Dieses Buch soll einen Beitrag leisten, die kulturell geprägten Bilder von Frauen allgemein wie auch von lesbischen Frauen zu entlarven. Gleichzeitig fördert die Sichtbarkeit lesbischer Seniorinnen das Bewusstsein für die Existenz von älteren Frauen im nicht heterosexuellen Kontext. Ihre Geschichten dehnen die starren patriarchalen Machtstrukturen aus und stellen sie in Frage. Dadurch ergibt sich ein erweitertes Verständnis für die Vielfalt eines Frauenlebens. Mit den Erzählungen werden zudem die mehr oder weniger subtilen Formen von erlebter Diskriminierung, welche die Frauen ihr Leben lang aushalten mussten, sichtbar wie auch die gesellschaftlichen Zwänge, denen sie ausgesetzt waren, und die Strategien, die sie angewendet haben, um ihr Leben zu gestalten. Zusätzlich wird eine neue Sicht auf Alterungsprozesse und alternative Bedürfnisse im Alter gewonnen. Das Buch soll aber ebenso jungen wie alten Menschen Mut machen, einen selbstbestimmten Weg zu gehen und den eigenen Träumen und Wünschen zu folgen.

UNTERSUCHTE DATENSÄTZE —
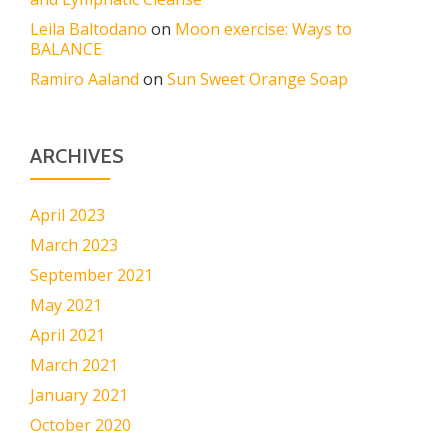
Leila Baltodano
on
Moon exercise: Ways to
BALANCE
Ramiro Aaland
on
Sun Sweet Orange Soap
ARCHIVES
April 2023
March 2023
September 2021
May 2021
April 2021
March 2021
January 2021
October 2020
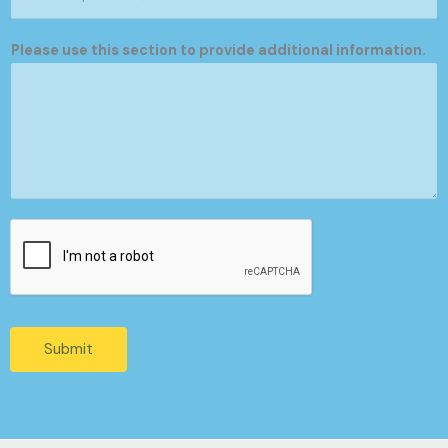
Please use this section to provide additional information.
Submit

ARBEITSAUFTRAG 1 — Wem soll das Buch laut Textauszug Mut machen, einen selbstbestimmten Weg zu gehen?
ARBEITSAUFTRAG 2 — Erkläre anhand des Textauszugs in ein bis drei Sätzen, wodurch sich ein erweitertes Verständnis für die Vielfalt eines Frauenlebens ergibt.
ARBEITSAUFTRAG 3 — Fasse bitte den Absatz im Textauszug, der mit „Dieses Buch soll einen Beitrag leisten“ beginnt, als Liste zusammen und behalte dabei seine wichtigsten Aussagen bei.

ERWARTETE AUSGABE 1 — Jungen wie alten Menschen.

ERWARTETE AUSGABE 2 — Die Geschichten lesbischer Seniorinnen dehnen die starren patriarchalen Machtstrukturen aus und stellen sie in Frage. Dadurch ergibt sich ein erweitertes Verständnis für die Vielfalt eines Frauenlebens.

ERWARTETE AUSGABE 3 —
- Das Buch will kulturell geprägte Bilder von Frauen und von lesbischen Frauen entlarven.
- Die Sichtbarkeit lesbischer Seniorinnen fördert das Bewusstsein für ältere Frauen im nicht heterosexuellen Kontext.
- Ihre Geschichten dehnen starre patriarchale Machtstrukturen aus und stellen sie in Frage, was ein erweitertes Verständnis für die Vielfalt eines Frauenlebens schafft.
- Die Erzählungen machen Folgendes sichtbar:
  - lebenslang erlebte, mehr oder weniger subtile Diskriminierung
  - gesellschaftliche Zwänge
  - Strategien der Frauen, ihr Leben zu gestalten
- Es entsteht eine neue Sicht auf Alterungsprozesse und alternative Bedürfnisse im Alter.
- Das Buch soll jungen wie alten Menschen Mut machen, selbstbestimmt zu leben und eigenen Träumen und Wünschen zu folgen.